[Collection entries]
>>>

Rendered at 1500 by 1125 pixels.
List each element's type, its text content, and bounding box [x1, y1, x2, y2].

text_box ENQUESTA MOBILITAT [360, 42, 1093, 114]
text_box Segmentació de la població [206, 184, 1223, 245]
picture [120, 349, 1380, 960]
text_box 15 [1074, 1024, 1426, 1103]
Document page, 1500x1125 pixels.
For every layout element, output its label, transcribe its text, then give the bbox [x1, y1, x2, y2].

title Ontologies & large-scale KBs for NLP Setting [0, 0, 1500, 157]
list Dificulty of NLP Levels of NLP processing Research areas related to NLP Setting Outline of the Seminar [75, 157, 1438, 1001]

<<<
>>>

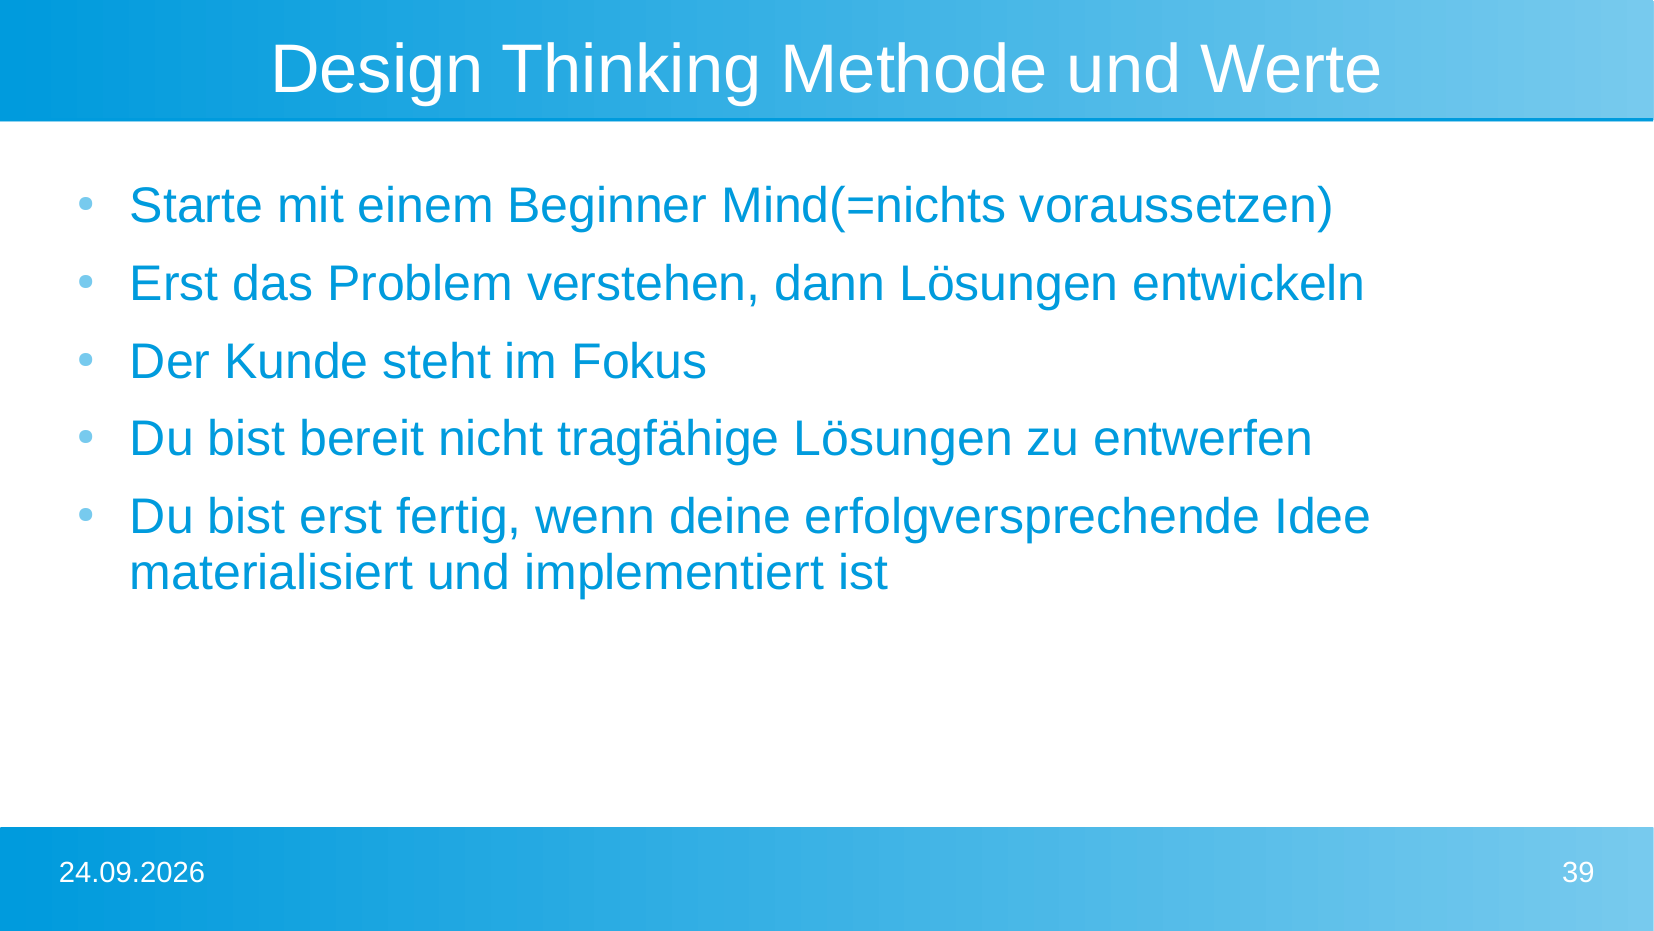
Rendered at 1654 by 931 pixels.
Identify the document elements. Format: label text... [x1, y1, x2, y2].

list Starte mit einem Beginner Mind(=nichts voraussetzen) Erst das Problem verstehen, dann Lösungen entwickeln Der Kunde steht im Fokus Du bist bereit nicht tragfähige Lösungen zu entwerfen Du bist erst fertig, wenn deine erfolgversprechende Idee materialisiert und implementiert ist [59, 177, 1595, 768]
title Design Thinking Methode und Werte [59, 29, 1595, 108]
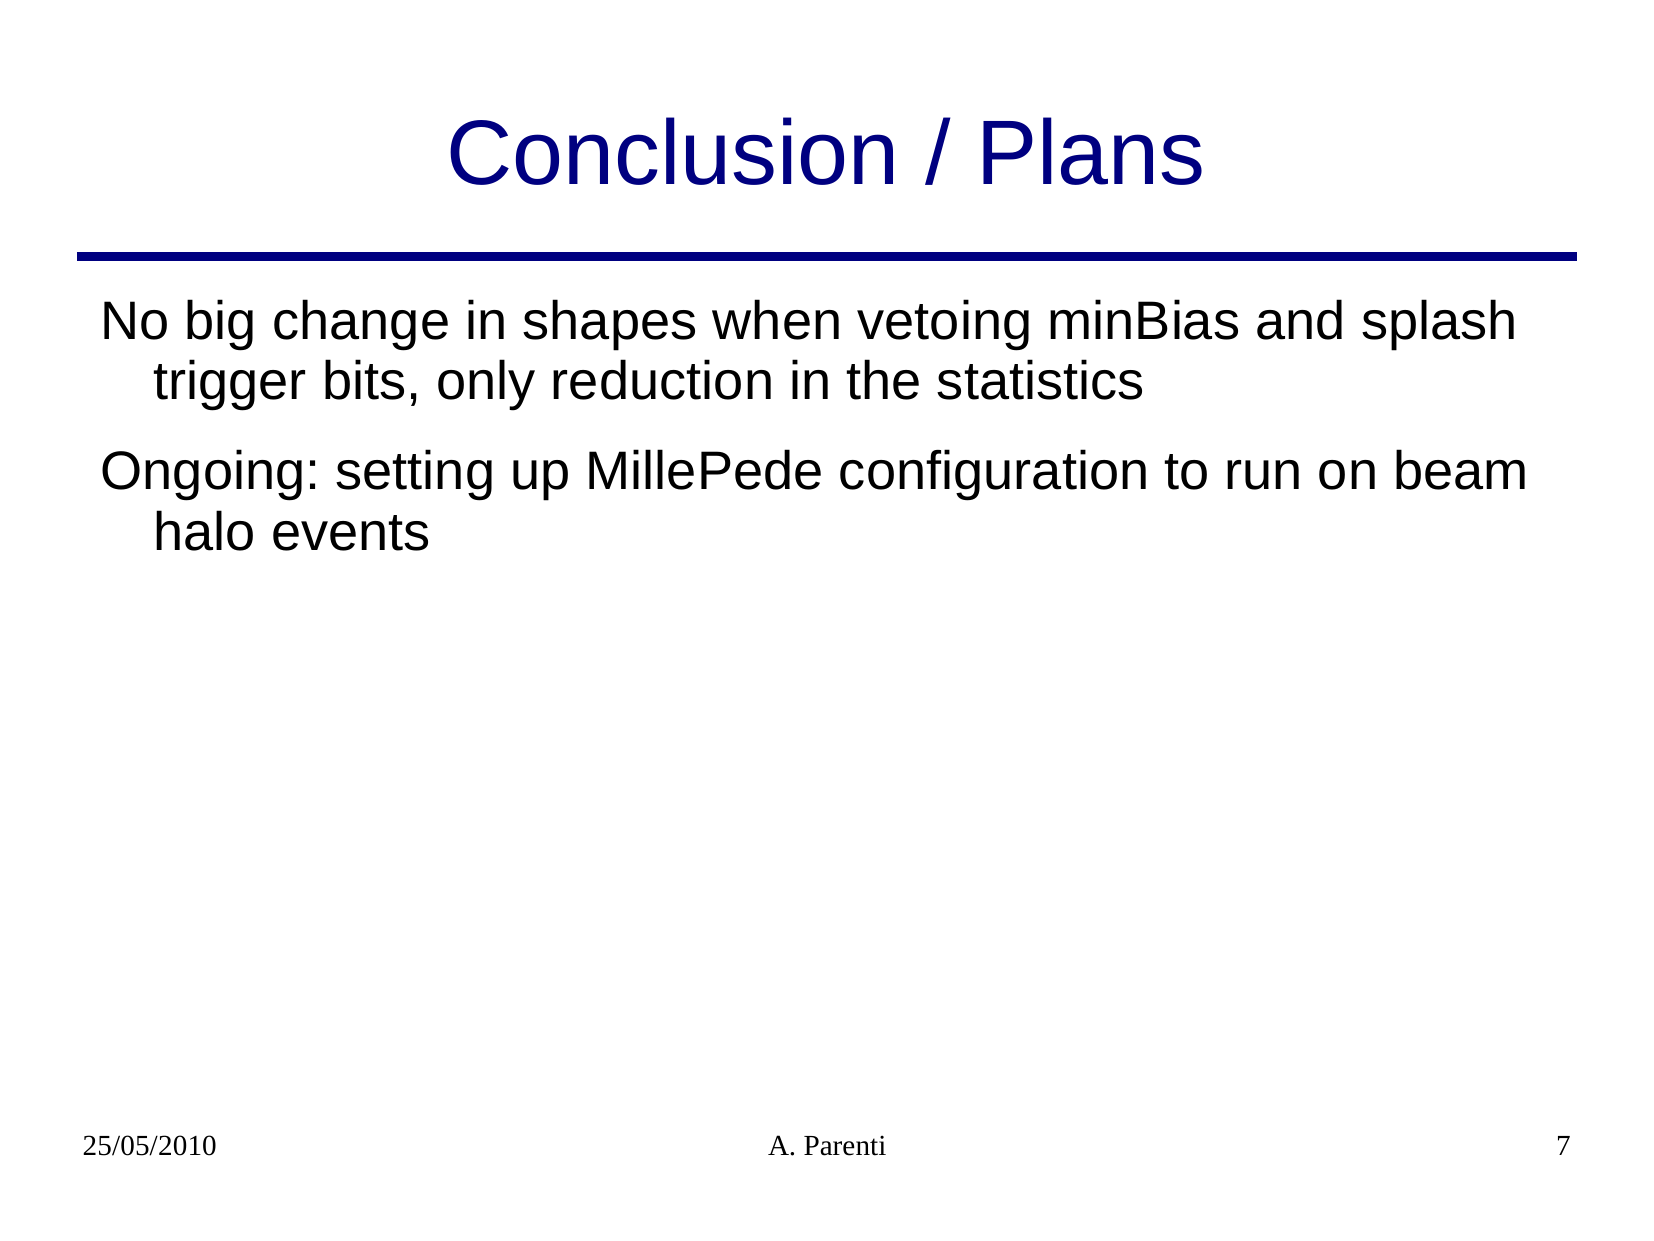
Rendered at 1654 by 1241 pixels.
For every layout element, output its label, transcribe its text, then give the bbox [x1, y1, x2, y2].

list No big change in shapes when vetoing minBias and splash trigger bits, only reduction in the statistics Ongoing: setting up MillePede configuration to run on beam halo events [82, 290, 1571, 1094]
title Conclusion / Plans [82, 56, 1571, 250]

<<<

The request. Gather every line in the data above that contains the word "Rendered", and list those lines in order.

Answer to the task.
Rendered at 1500 by 1125 pixels.
Rendered at 1654 by 931 pixels.
Rendered at 1654 by 1241 pixels.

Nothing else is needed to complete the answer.